Moderate to marked thrombocytopenia is very common. In experimental infections, thrombocytopenia developed sooner and persisted longer than parasitemia or anemia.14 Subclinically infected pit bull terriers demonstrated significantly lower platelet counts, higher mean platelet volumes, and lower hematocrits than did uninfected dogs of various breeds.23 The mechanism for thrombocytopenia is not well understood. The increased mean platelet volumes suggest bone marrow response to consumption, destruction, or sequestration of platelets. Hyperbilirubinemia is relatively uncommon with B. gibsoni infections but may occur more often in severe B. canis infections.4


Diagnosing B. gibsoni infection can be challenging because many animals are presumed to have idiopathic immune-mediated anemia or another tickborne disease. Detecting RBC autoagglutination and positive results of a Coombs' test may complicate the diagnosis (Figure 2).


Identifying the parasite through blood smear evaluation can be difficult because of the small size of the organism and relatively low levels of parasitemia (Figure 3).


B. gibsoni is approximately 1 x 2.5 µm and may have a signet, rod, or cocci shape.26 A single organism per RBC is common, although multiple forms have been reported.
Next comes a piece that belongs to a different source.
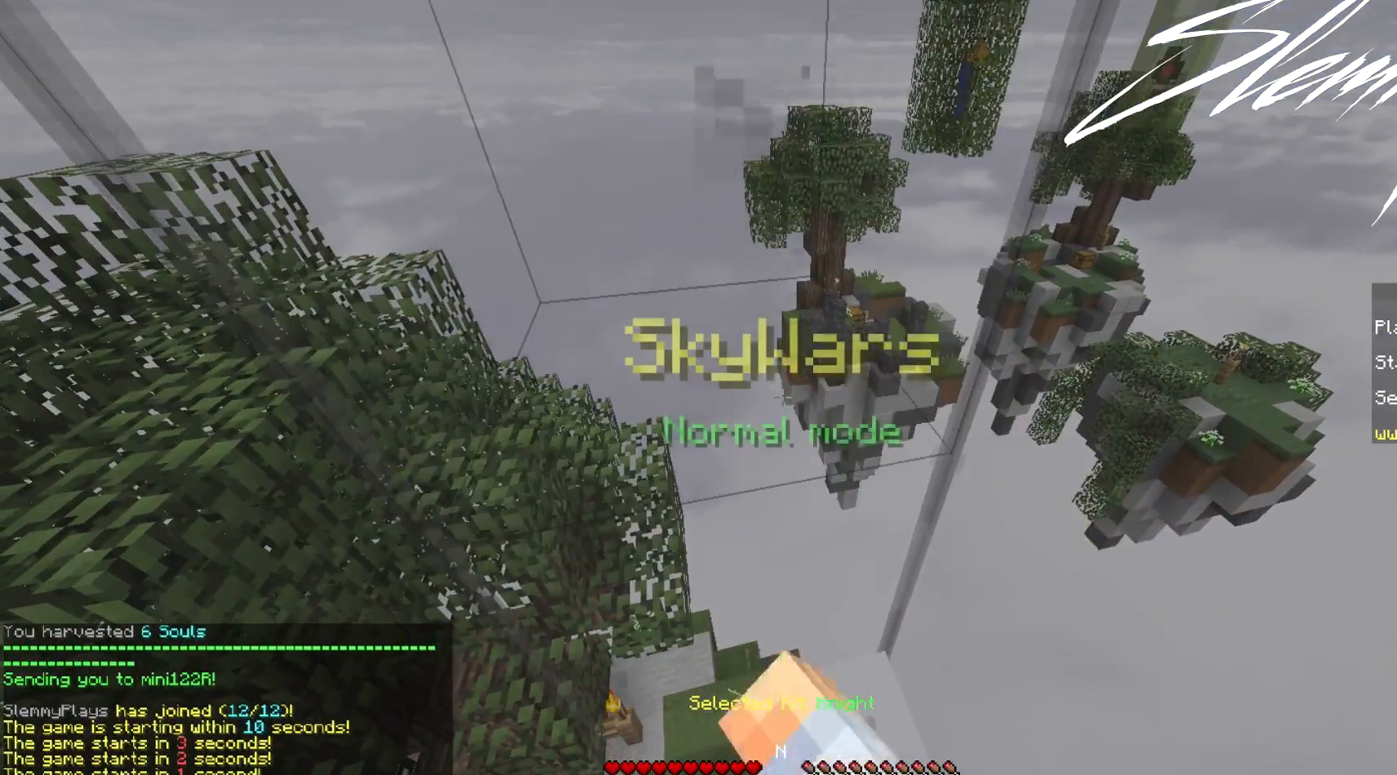
{"keys": [], "mouse": [], "events": []}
Giemsa- or Wright's-stained fresh blood smears are recommended, and organisms are typically found in the peripheral portion of the blood smear. Serologic assays (i.e., immunofluorescent antibody [IFA] and ELISA) have also been used to detect infection. IFA is expensive, has low sensitivity, and is compromised by cross-reactivity between species. In general, titers above 1:320 with compatible clinical signs and hematologic findings support a possible diagnosis of B. gibsoni infection.4 Antibody response to babesial infection typically takes 8 to 10 days to develop, and some clinically affected dogs, especially puppies, initially test negative.
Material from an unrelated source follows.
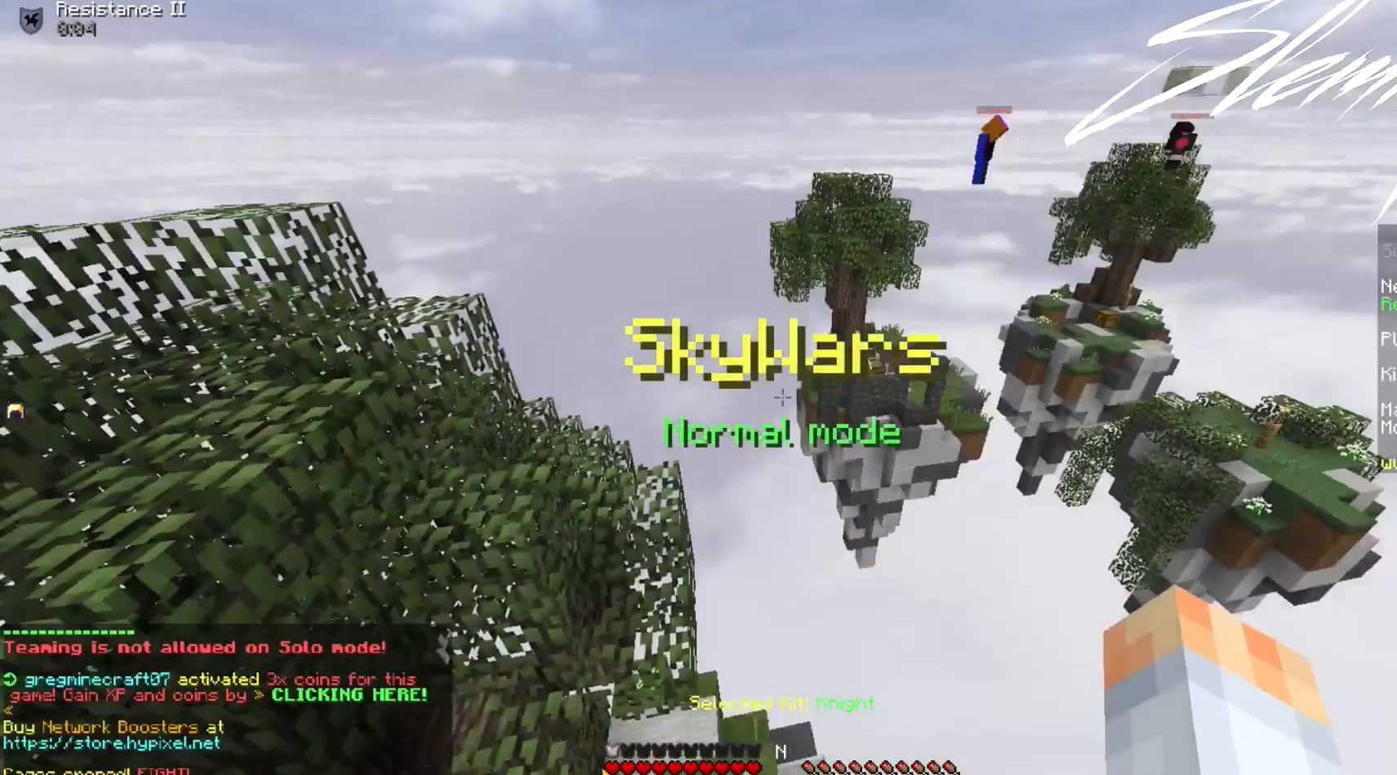
{"keys": [], "mouse": [], "events": []}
PCR testing has recently become available and is very useful in identifying the infective species, detecting low levels of parasitemia, recognizing subclinical infections, and monitoring response to therapy. With PCR testing, species-specific amplification of regions of parasite DNA provides a definitive diagnosis. Seminested PCR can detect levels of parasitemia that are over 1,000 times lower than the approximate 0.001% parasitemia detectable by light microscopy.27,28 False-negative results may occur when parasitemia levels are very low.29 The diagnosis of canine babesiosis should be as specific as possible because prognosis and response to treatment are ­variable.

Coinfection with other tickborne diseases occurs relatively often as a re­sult of transmission of several infectious organisms by a single vector and infestation with multiple species of ticks. B. canis, Ehrlichia canis, some Rickettsia spp, and possibly Bartonella vinsonii and Ehrlichia platys are transmitted by R. sanguineus, the brown dog tick.30,31 Babesiosis should be considered in dogs that do not respond completely to treatment of other tickborne diseases.30


Until recently, dogs were presumed to remain chronically infected with low levels of parasites, even after appropriate treatment.4 Imidocarb is the only agent licensed for treating babesiosis in the United States and has direct action against the parasite DNA that causes unwinding and denaturation.15,25 Most B. canis infections can be cleared with imidocarb (5 to 6.6 mg/kg IM or SC, repeat in 2 weeks), but small Babesia spp are generally more difficult to treat. Imidocarb is less effective in B. gibsoni infection: In most cases, the parasites are not totally eliminated. Pain at the injection site and cholinergic side effects (i.e., salivation, urination, diarrhea, vomiting) may occur. Premedication with subcutaneous atropine (0.05 mg/kg) 20 to 30 minutes before imidocarb injection is recommended.26 Imidocarb also has some efficacy against E. canis and may be useful in dual infections.

Diminazene aceturate (berenil; Ganaseg, Novartis Animal Health) is also a relatively effective treatment but is not currently available in the United States. Although doses of 3.5 to 5 mg/kg are often effective in B. canis infections, doses of 7.5 to 10 mg/kg are recommended in treating B. gibsoni infections.4 The drug binds to and inhibits parasite DNA synthesis.15 The most common side effect is pain at the injection site. Serious complications are rare (<0.1%) and include ataxia, seizures, and death.24 Metronidazole, clindamycin, and doxycycline have some efficacy against the parasite but are not effective in eliminating parasitemia.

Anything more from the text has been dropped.